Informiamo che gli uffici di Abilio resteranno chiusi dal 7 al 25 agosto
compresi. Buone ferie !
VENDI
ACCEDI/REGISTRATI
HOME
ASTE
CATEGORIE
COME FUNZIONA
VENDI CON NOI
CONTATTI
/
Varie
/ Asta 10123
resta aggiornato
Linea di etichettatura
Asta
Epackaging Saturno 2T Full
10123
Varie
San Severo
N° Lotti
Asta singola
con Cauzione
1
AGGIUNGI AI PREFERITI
====
**Exercise**
Your answer must be the full set of records above, reproduced exactly.

**Answer section**
Informiamo che gli uffici di Abilio resteranno chiusi dal 7 al 25 agosto
compresi. Buone ferie !
VENDI
ACCEDI/REGISTRATI
HOME
ASTE
CATEGORIE
COME FUNZIONA
VENDI CON NOI
CONTATTI
/
Varie
/ Asta 10123
resta aggiornato
Linea di etichettatura
Asta
Epackaging Saturno 2T Full
10123
Varie
San Severo
N° Lotti
Asta singola
con Cauzione
1
AGGIUNGI AI PREFERITI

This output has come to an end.